When asked, “Don’t all religions teach the same thing? Is it possible to unify them?” the Dalai Lama said:
People from different traditions should keep their own, rather than change. However, some Tibetan may prefer Islam, so he can follow it. Some Spanish prefer Buddhism; so follow it. But think about it carefully. Don’t do it for fashion. Some people start Christian, follow Islam, then Buddhism, then nothing.
In the United States I have seen people who embrace Buddhism and change their clothes! Like the New Age. They take something Hindu, something Buddhist, something, something… That is not healthy.
For individual practitioners, having one truth, one religion, is very important. Several truths, several religions, is contradictory.
I am Buddhist. Therefore, Buddhism is the only truth for me, the only religion. To my Christian friend, Christianity is the only truth, the only religion. To my Muslim friend, [Islam] is the only truth, the only religion.
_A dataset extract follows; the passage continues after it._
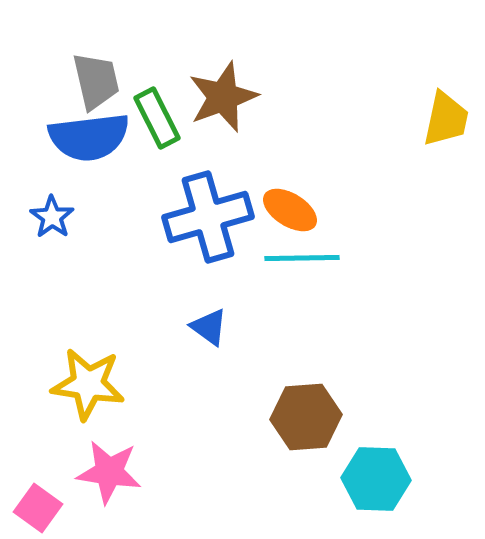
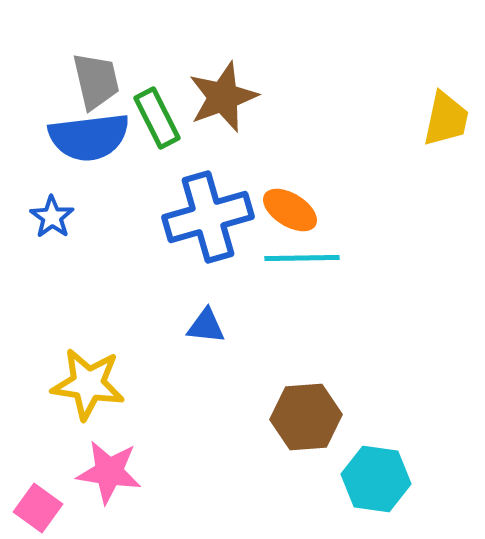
blue triangle: moved 3 px left, 1 px up; rotated 30 degrees counterclockwise
cyan hexagon: rotated 6 degrees clockwise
In the meantime, I respect and admire my Christian friend and my Muslim friend. If by unifying you mean mixing, that is impossible, useless.
Jesus does not lead you to nirvana, and Buddha does not lead you to God. Christianity teaches a creator God, but Buddha said only mind is the creator. Christianity teaches one life (and after that, the judgment), but Buddhism teaches past and future lives. Christianity teaches an immortal soul, but Buddhism teaches anatman (“no soul”). These are diametrically opposed, so how can we reconcile them without being unfaithful to one religion or the other, and without being untruthful to ourselves?